Given the U.N.’s obsession with lofty resolutions and interminable “dialogue,” none of this should be surprising. It’s worth recalling that even the original architects of the United Nations—Great Britain and the United States—soon realized the organization would be useless in checking the rise of Soviet Communism in Europe. That’s why they created NATO, the most effective political-military alliance in the history of the West. (When the United Nations failed to end the Bosnia war or prevent humanitarian disaster in Kosovo, NATO stepped in.) NATO’s member states have mutual security interests and a shared set of moral and political ideals. By contrast, U.N. officials laud their institution’s commitment to universal membership and multiculturalism—the very features that guarantee impotence in the face of genocidal horror.

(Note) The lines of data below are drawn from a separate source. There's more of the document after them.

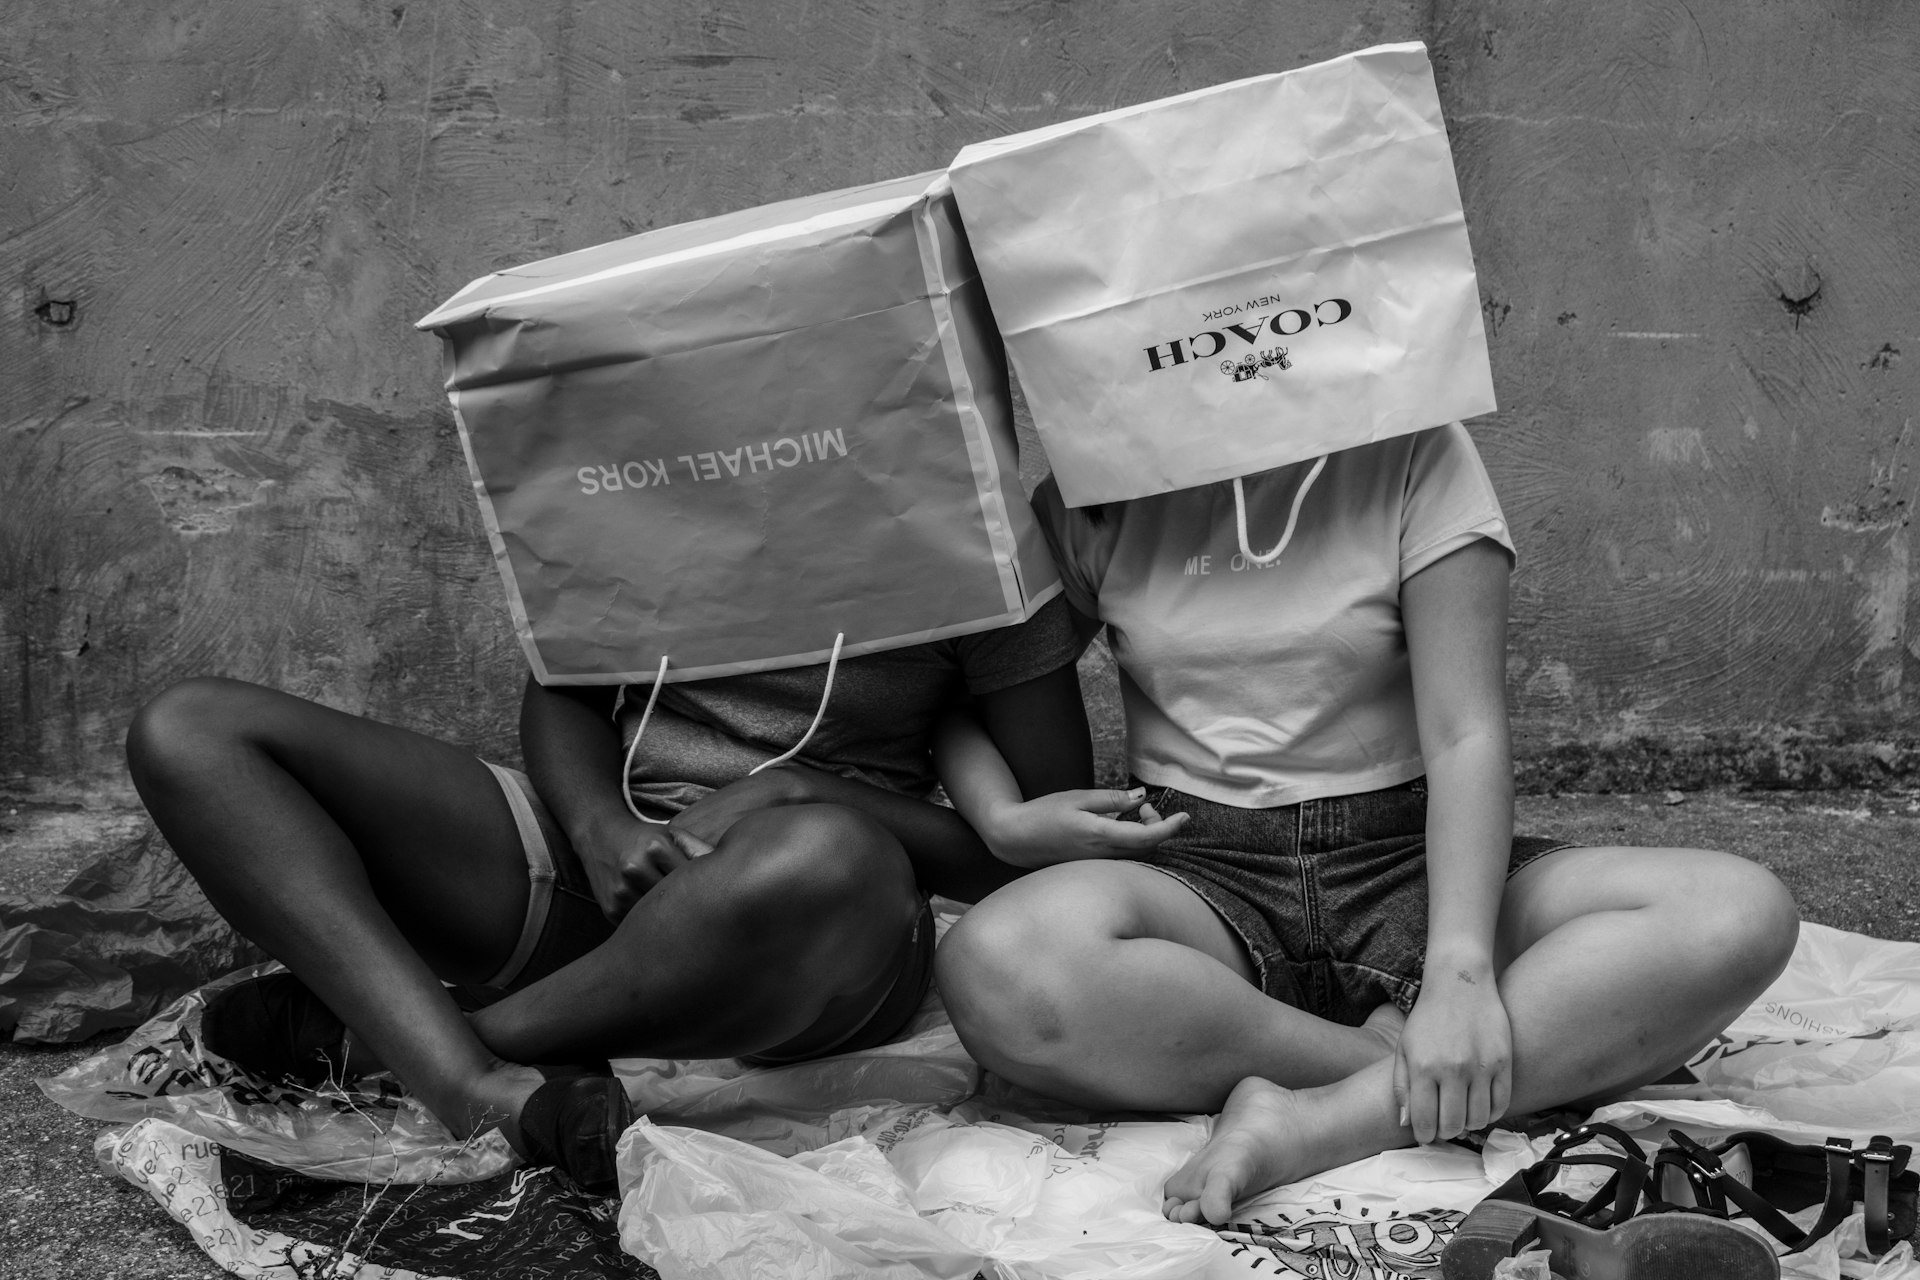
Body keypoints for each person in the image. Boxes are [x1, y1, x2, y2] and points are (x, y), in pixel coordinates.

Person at [929, 424, 1802, 1225]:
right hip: (1199, 876)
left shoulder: (1416, 449)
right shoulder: (1094, 486)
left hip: (1415, 866)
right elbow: (965, 677)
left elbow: (1466, 733)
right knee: (998, 963)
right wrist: (1003, 819)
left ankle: (1317, 1119)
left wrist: (1461, 975)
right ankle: (1414, 1067)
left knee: (1735, 912)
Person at [123, 595, 1102, 1193]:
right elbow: (566, 685)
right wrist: (598, 827)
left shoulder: (972, 549)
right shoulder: (660, 479)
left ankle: (395, 1042)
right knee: (192, 728)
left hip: (802, 935)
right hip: (597, 866)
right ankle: (469, 1081)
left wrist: (807, 788)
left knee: (821, 850)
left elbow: (1026, 853)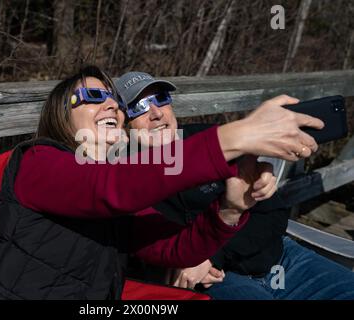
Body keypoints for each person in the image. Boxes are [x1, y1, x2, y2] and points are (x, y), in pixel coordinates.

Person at [0, 66, 320, 300]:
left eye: (114, 101)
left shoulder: (117, 187)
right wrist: (233, 136)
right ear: (61, 115)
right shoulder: (38, 162)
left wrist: (229, 209)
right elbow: (107, 189)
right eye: (94, 96)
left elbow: (176, 250)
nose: (112, 105)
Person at [116, 71, 354, 300]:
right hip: (220, 282)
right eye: (139, 107)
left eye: (160, 98)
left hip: (282, 259)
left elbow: (273, 212)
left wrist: (213, 258)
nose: (156, 113)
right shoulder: (121, 181)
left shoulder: (214, 140)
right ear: (123, 124)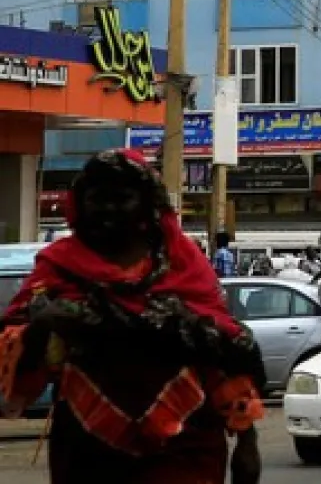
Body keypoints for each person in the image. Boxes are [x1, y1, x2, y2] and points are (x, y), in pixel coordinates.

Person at [0, 149, 266, 484]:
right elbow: (17, 343)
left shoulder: (184, 263)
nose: (109, 209)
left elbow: (224, 350)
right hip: (87, 448)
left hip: (186, 445)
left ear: (146, 203)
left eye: (123, 198)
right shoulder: (58, 266)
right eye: (97, 198)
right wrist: (44, 323)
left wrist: (247, 442)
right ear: (80, 203)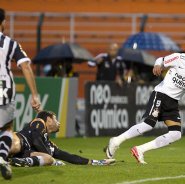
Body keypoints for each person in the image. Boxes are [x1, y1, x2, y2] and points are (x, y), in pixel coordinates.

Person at [105, 37, 185, 164]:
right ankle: (116, 141)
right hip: (161, 94)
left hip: (173, 102)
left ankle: (140, 150)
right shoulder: (179, 58)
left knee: (175, 134)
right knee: (148, 124)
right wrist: (157, 65)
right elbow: (160, 60)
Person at [0, 8, 41, 180]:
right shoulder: (11, 43)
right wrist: (35, 94)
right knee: (7, 129)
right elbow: (24, 66)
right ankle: (2, 157)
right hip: (4, 90)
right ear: (3, 22)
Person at [8, 110, 115, 167]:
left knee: (48, 159)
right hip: (16, 140)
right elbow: (36, 140)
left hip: (23, 154)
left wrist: (98, 162)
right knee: (17, 144)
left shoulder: (49, 144)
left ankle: (21, 162)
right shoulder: (39, 122)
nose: (58, 123)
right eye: (56, 119)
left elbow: (69, 157)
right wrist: (54, 160)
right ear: (49, 119)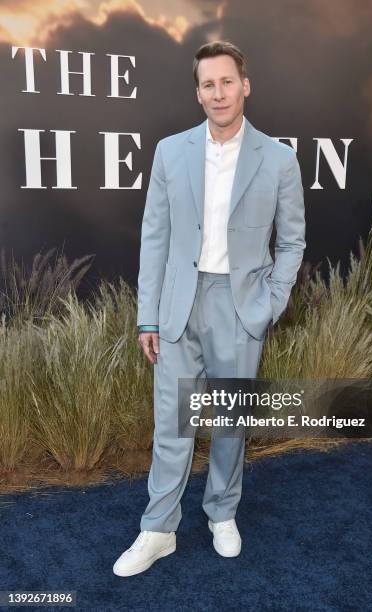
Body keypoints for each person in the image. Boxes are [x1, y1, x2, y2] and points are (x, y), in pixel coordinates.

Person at [113, 40, 306, 577]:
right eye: (207, 84)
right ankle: (158, 530)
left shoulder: (280, 159)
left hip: (242, 307)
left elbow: (292, 242)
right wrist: (147, 316)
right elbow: (155, 237)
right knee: (171, 424)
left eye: (226, 82)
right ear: (197, 93)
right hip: (178, 301)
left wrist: (269, 303)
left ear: (245, 86)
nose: (217, 93)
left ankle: (222, 513)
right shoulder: (171, 152)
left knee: (228, 423)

The United Nations is performing no better in the new security environment: the emergence of radical Islamic terrorism and global jihad. More than six years after the events of 9/11, the General Assembly still cannot agree on a definition of terrorism. Meanwhile, the U.N. offers governments such as Syria—a leading exporter of terrorism around the world—a seat on its Security Council. It grants any member state an “inalienable right” to nuclear technology (just read the fine print in the Nuclear Non-Proliferation Treaty). And it allows countries such as Iran, North Korea, and Pakistan—all of which have broken their nonproliferation obligations—to shape global arms-control policies.
We need fresh thinking. We need a competitive alternative to the de-moralized status quo. We saw this alternative in action last month in the General Assembly, when a caucus of democratic states—including the United States, Great Britain, Australia, Canada, the Czech Republic, New Zealand, Poland, and Spain—pushed through a resolution condemning Iran for “systematic violations of human rights and fundamental freedoms.”
A coalition of democracies, prepared to work outside the U.N. system when necessary, is the best hope for defending human rights, confronting rogue regimes, and defeating terrorism. Dictatorships, whether military or religious in nature, will always seek to crush the aspirations of free people. Government by the consent of the governed, equal justice under law, the protection of minorities, free speech, freedom of religion—democratic values are promoted best by a coalition of states that actually put them into practice.
U.N. mavens, anxious to preserve their relevance, peevishly denounce the idea. Perhaps out of desperation, Secretary-General Ban last week named actor George Clooney a “messenger of peace” to promote the organization’s globetrotting efforts. Clooney might attract more women to U.N. committee meetings, but he won’t do much to advance the U.N.’s actual mandate: to protect generations from “the scourge of war” and defend “the dignity and worth of the human person.” It’s time for an alliance of democracies—a “coalition of the willing”—to rise up and offer the world a better choice.